ECLI:NL:RBDHA:2024:1891
Rechtbank Den Haag
- Voorlopige voorziening
- Rechtspraak.nl
Afwijzing verzoek voorlopige voorziening in asielzaak met betrekking tot Dublin-regeling
In de zaak tussen een Syrische verzoekster en de Staatssecretaris van Justitie en Veiligheid heeft de voorzieningenrechter van de Rechtbank Den Haag op 16 februari 2024 uitspraak gedaan. De verzoekster had een aanvraag ingediend voor een verblijfsvergunning asiel voor bepaalde tijd, maar deze aanvraag werd door de staatssecretaris niet in behandeling genomen. De reden hiervoor was dat Duitsland verantwoordelijk werd geacht voor de behandeling van de asielaanvraag, conform de Dublin-regeling. De verzoekster heeft hiertegen beroep ingesteld en verzocht om een voorlopige voorziening.

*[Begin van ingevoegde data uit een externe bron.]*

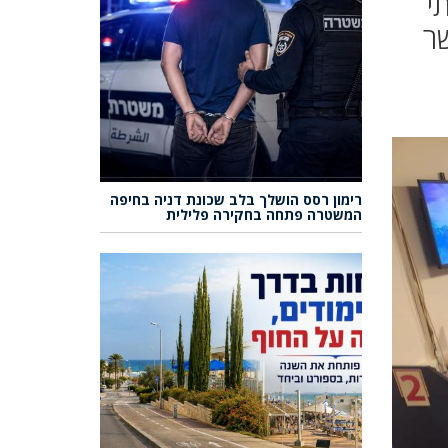
י
ר
רימון רסס הושלך בלב שכונת דניה בחיפה
המשטרה פתחה בחקירה פלילית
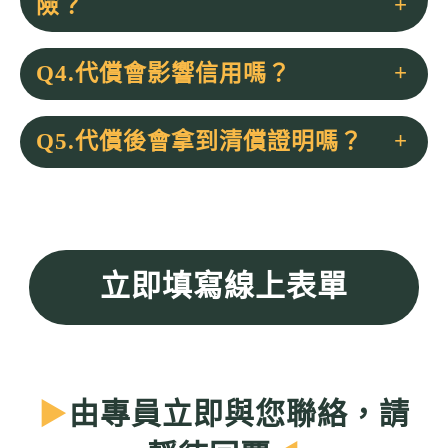
險？
Q4.代償會影響信用嗎？
Q5.代償後會拿到清償證明嗎？
立即填寫線上表單
▶
由專員立即與您聯絡，請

De voorzieningenrechter heeft het verzoek op 12 februari 2024 behandeld, waarbij de verzoekster en haar gemachtigde aanwezig waren, evenals een tolk. De staatssecretaris was vertegenwoordigd door zijn gemachtigde. Tijdens de zitting is vastgesteld dat er op dezelfde dag een uitspraak is gedaan in een andere zaak (zaaknummer NL23.40369) die betrekking had op het beroep van de verzoekster. Gezien deze uitspraak was er geen noodzaak meer voor een voorlopige voorziening, en heeft de voorzieningenrechter het verzoek afgewezen.
De voorzieningenrechter heeft ook overwogen dat er geen aanleiding was voor een proceskostenveroordeling. De uitspraak is gedaan door mr. D.M. Schuiling, in aanwezigheid van griffier Z.P. de Wilde, en is openbaar gemaakt via een geanonimiseerde publicatie op rechtspraak.nl. Tegen deze uitspraak staat geen hoger beroep of verzet open.